Monday, March 25, 2024

Amazing Comments on Methodism from The Narrative of the Life of Frederick Douglass*

From AP American History (High School) to Afro-American History (Trinity University) to Black Church History (Duke Divinity School) to Doctoral Studies (Perkins School of Theology), the fact that Frederick Douglass' biography was not required was a monumental omission of the curriculum and leadership. Especially when Douglass' statements on religion, Methodists and Christian leaders are considered. I include two notable excerpts referenced below.

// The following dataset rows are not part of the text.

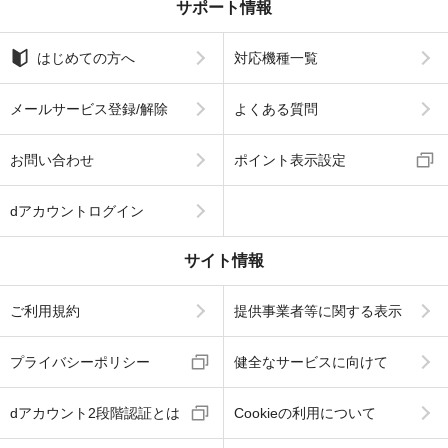
サポート情報
はじめての方へ
対応機種一覧
メールサービス登録/解除
よくある質問
お問い合わせ
ポイント表示設定
dアカウントログイン
サイト情報
ご利用規約
提供事業者等に関する表示
プライバシーポリシー
健全なサービスに向けて
dアカウント2段階認証とは
Cookieの利用について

In August, 1832, my master attended a Methodist camp-meeting. held in the Bay-side, Talbot county, and there experienced religion. I indulged a faint hope that his conversion would lead him to emancipate his slaves, and that, if he did not do this, it would, at any rate, make him more kind and humane. I was disappointed in both respects. It neither made him more humane to his slaves, nor to emancipate them. If it had any effect on his character, it and him more cruel and hateful in all his ways; for I believe him to have been a much worse man after his conversion than before. Prior to his conversion, he relied upon his own depravity to shield and sustain him in his savage barbarity; but after his conversion, he found religious sanction and support for his slaveholding cruelty. He made the greatest pretentions to piety. His house was a house of prayer. He prayed morning, noon, and night. He very soon distinguished himself among his brethren and was soon made a class- leader and exhorter.  p. 56

I assert most unhesitatingly, that the religion of the south is a mere covering for the most horrid crimes- a justifier of the most appalling barbarity,- a sanctifier of the most hateful frauds,- and a dark shelter under which the darkest, foulest, grossest, and most infernal deeds of slaveholders find the strongest protection. Were I to be again reduced to the chains of slavery, next to that enslavement, I should regard being a slave of a religious master the greatest calamity that could befall me. For of all slaveholders with whom I have ever met, religious slaveholders are the worst. I have ever found them the meanest and basest, the most cruel and cowardly, of all others. pp. 72-3

Comment

In my classrooms, any consideration of the nature of American human enslavement based solely on race, or Blackness, was overlooked.  Prior to 1865, to be Black  was to be enslaved. Those born into slavery, like Douglass, had no hope of freedom. Douglass' father was a white enslaver. It paid to multiply the enslaved through Black mothers.

Most of my education stopped with a cursory mention of indentured servants and slavery of the colonial era and pre-Civil War.. With no critical exploration of the workings of human enslavement, conclusions one could draw were wrong. For example, there is no comparison between indentured servanthood and human enslavement. 

Douglass suggests that the holidays were used to inebriate slaves into thinking they would forget about their hopelessness and think their lot not so bad after all. A drunken stupor was required to think the slave's life was acceptable. 

There were other vast shortcomings in my formal education. The institutional racism which was established before, during and after the Civil War was rarely, if ever, explored. What about the systemic inequalities that persisted because of race? What about the violence and lynchings that were perpetrated to support that system in the Jim Crow era?**

Whether it was the major labor unions excluding blacks from membership or banks systemically denying credit and home mortgages in the north, or requiring black children to be transported in worn down vehicles many miles from town to dilapidated, rural school houses in the south, why were these things not explored in my studies? We had debates about slavery vs. abolition, but had no exploration of the Civil Rights and Voting Acts of the 1960's, why these Acts of Congress were necessary. 

There is great resistance to learning of the black experience and history today, of course. State and local school boards attempt to limit or define which Black history can be taught and what should be excluded. For the most part, the outcry, or better, the backlash is about what Black history whites are most comfortable with. The resistance is hardened in our churches. Sunday morning in the U.S. remains the most segregated time of the week. 

Douglass' words can be discounted by white congregations today because, after all, enslavement is dead as an institution. The challenge of most congregations of the cultural middle would be to explore why, historically, inequities exist in generational wealth and educational attainment. The Pandemic exposed inequalities on a massive scale. *** 

Instead of seizing this as an historic teachable moment, the terrible dualism between material and spiritual, the corporate and individual continues to be a dominant theme in preaching and teaching. The Advent Gospel is reduced to inner, individual peace. Lent is reduced to how Jesus and I feel about my sin. Easter is all about my private, individual eternal life, not entering more fully into God's rule and realm.  

*Originally published in 1845 by the Anti-Slavery Office. For pages cited, see Narrative of the Life of Frederick Douglass, an American Slave, Barnes and Noble,2003.

**James Cone, The Cross and the Lynching Tree, offers a rigorous analysis of the history of lynchings in Jim Crow, and their absence in the writings of  Reinhold Niebuhr. Niebuhr is still considered one of the leading social ethicists of the 20th Century. 

**See How Covid Exposed Racial Disparity in all Aspects of the Health Care System, NPR, 2022.